[Tarefas a cumprir]
1. Indique se cada afirmação abaixo está de acordo com o trecho citado, respondendo sim ou não e transcrevendo literalmente as palavras do trecho que decidem a questão: (a) eletrodos conectados ao cérebro conseguem revelar sobre o que trata um planejamento; (b) toda dedução se situa na esfera do conhecimento probabilístico; (c) a ciência é comparada à produção de fotografias da realidade.
2. Transcreva sem alterações a passagem do trecho citado que vai de "É por isso que" até "em grande escala.".

[Trecho citado]
※

"Sonambulismo" existencial e o despertar da consciência!
- João Gabriel Simões
- Jul 15, 2019
- 8 min read
Updated: Jan 26, 2023
Quando prestamos atenção no nosso corpo vemos músculos, órgãos, partes que podemos pesar, medir e contar. Por outro lado, quando prestamos atenção na nossa mente o que vemos? Pensamentos, emoções, memórias, desejos. Podemos contá-los e mensurá-los como fazemos com os objetos físicos? Não! O que podemos fazer é deduzir o que se passa na nossa mente, a partir dos efeitos que ela gera no corpo – como, por exemplo, quando deduzimos o sentimento de vergonha de uma pessoa após vê-la ruborizar ao falar em público.
Toda dedução gravita na esfera do conhecimento probabilístico. Ou seja, a observação da linguagem corporal ou, mais profundamente, a observação das reações elétrico-químicas de um pessoa, por meio de instrumentos, não permite conhecer com precisão que tipo de afeto ou pensamento gerou tal e qual reação corporal, mas tão somente aproximações probabilísticas. Em outras palavras, nenhuma máquina pode determinar com exatidão o que você está pensando ou sentido, a partir da leitura de seus sinais vitais. Eletrodos conectados no seu cérebro podem mostrar que há uma maior ativação do seu córtex pré-frontal quando você está planejando alguma coisa, mas de modo algum podem mostrar sobre o que esse planejamento se trata e quais pensamentos estão passando pela sua cabeça naquele momento.

É por isso que o conhecimento da mente humana é um dos mais difíceis, pois não pode ser medido, pesado, contado e apresentado em fórmulas matemáticas infalíveis. É, portanto, subjetivo em grande escala.
A ciência e as suas “fotografias” da realidade
De forma didática, pode-se dizer que a ciência produz imagens, “fotografias” da realidade. Uma foto do centro do Rio de Janeiro de 100 anos atrás não corresponde a uma foto do mesmo lugar tirada hoje. Da mesma forma, teorias que eram utilizadas em séculos anteriores, podem não mais representar, de maneira satisfatória, a realidade atual. Portanto, vale sempre lembrar que quando a ciência confunde a realidade com as suas próprias teorias (fotografias) ela se torna dogmática e perde o seu rigor.
Enfim, o “sonambulismo” existencial
Diante do exposto, o fenômeno que eu passarei a explanar agora diz respeito ao momento histórico atual. Logo, não tomem isso como verdade absoluta, mas sim como um ponto de vista dentre outros.

※

[Registros do conjunto]
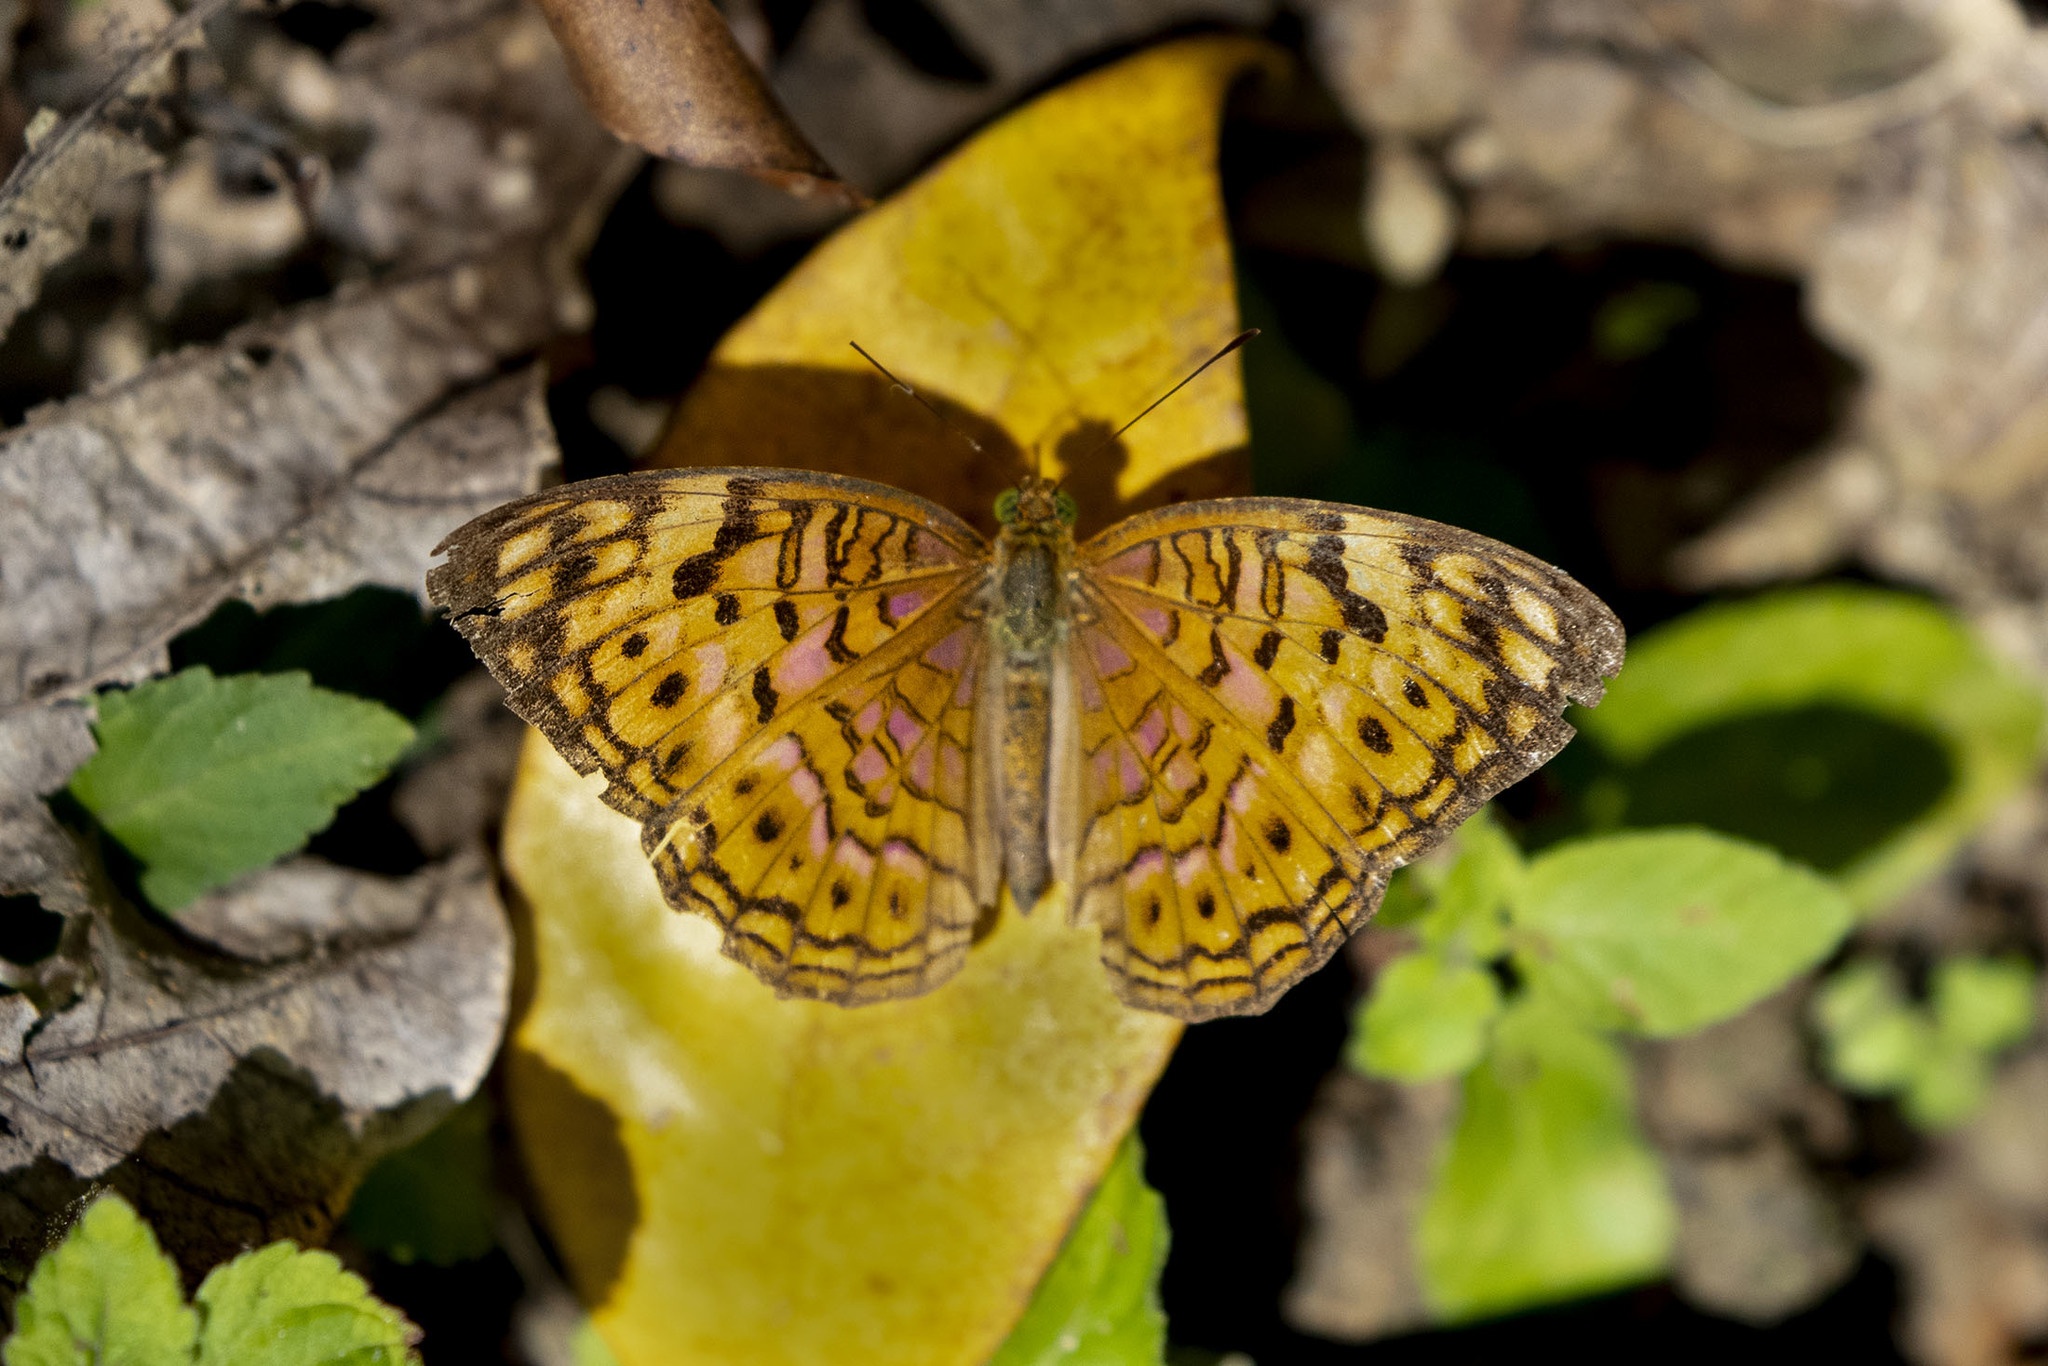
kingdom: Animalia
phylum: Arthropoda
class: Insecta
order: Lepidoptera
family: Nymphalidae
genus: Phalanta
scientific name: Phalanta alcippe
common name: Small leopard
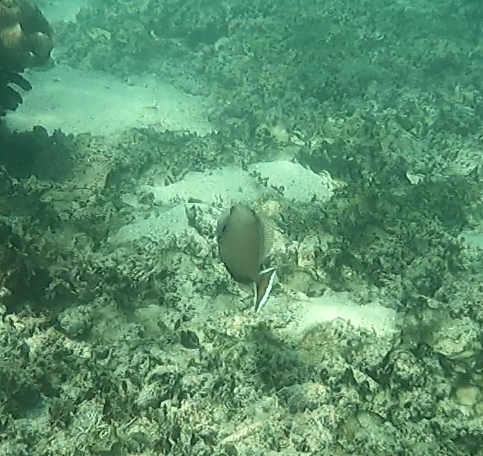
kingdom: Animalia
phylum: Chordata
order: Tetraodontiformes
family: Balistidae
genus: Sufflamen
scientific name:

※

[Resultados do exercício]
1.
(a) Não: "mas de modo algum podem mostrar sobre o que esse planejamento se trata"
(b) Sim: "Toda dedução gravita na esfera do conhecimento probabilístico."
(c) Sim: "pode-se dizer que a ciência produz imagens, “fotografias” da realidade"

2.
É por isso que o conhecimento da mente humana é um dos mais difíceis, pois não pode ser medido, pesado, contado e apresentado em fórmulas matemáticas infalíveis. É, portanto, subjetivo em grande escala.